Alkylphenols are a family of organic compounds obtained by the alkylation of phenols. The term is usually reserved for commercially important propylphenol, butylphenol, amylphenol, heptylphenol, octylphenol, nonylphenol, dodecylphenol and related "long chain alkylphenols" (LCAPs). Methylphenols and ethylphenols are also alkylphenols, but they are more commonly referred to by their specific names, cresols and xylenols. Some members of this group of compounds have proven controversial.

== Production and use==
The long-chain alkylphenols are prepared by alkylation of phenol with alkenes:
C_{6}H_{5}OH + RR'C=CH2 → RR'CH−CH_{2}−C_{6}H_{4}OH
In this way, about 500M kg/y are produced.

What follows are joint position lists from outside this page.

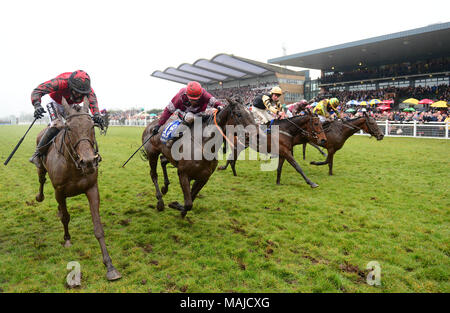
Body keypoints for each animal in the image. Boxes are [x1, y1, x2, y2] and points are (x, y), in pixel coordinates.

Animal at [33, 95, 121, 280]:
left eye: (92, 127)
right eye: (69, 128)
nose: (88, 161)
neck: (73, 165)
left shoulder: (92, 188)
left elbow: (98, 228)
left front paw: (110, 266)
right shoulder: (59, 191)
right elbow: (66, 217)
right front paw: (67, 239)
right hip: (41, 167)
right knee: (41, 178)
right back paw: (39, 196)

Alkylphenols ethoxylates are common surfactants. Long-chain alkylphenols are used extensively as precursors to detergents. By condensation with formaldehyde, some alkylphenols are components in phenolic resins. These compounds are also used as building-block chemicals in making fragrances, thermoplastic elastomers, antioxidants, oil field chemicals, and fire retardant materials. As plastizers and antioxidants, alkylphenols are also found in tires, adhesives, coatings, carbonless copy paper and high performance rubber products.

== Environmental controversy over nonylphenols ==
Alkylphenols are xenoestrogens. Long chain Alkylphenols have the most potent estrogenic activity. The European Union has implemented sales and use restrictions on certain applications in which nonylphenols are used because of their "toxicity, persistence, and the liability to bioaccumulate" but the United States EPA has taken a slower approach. In order to restrict chemicals in the United States, the Environmental Protection Agency (EPA)needs to prove that those chemicals are unreasonably harmful. This has yet to be the case with Alkylphenols, upon which there is still research being done to prove their harmful effects.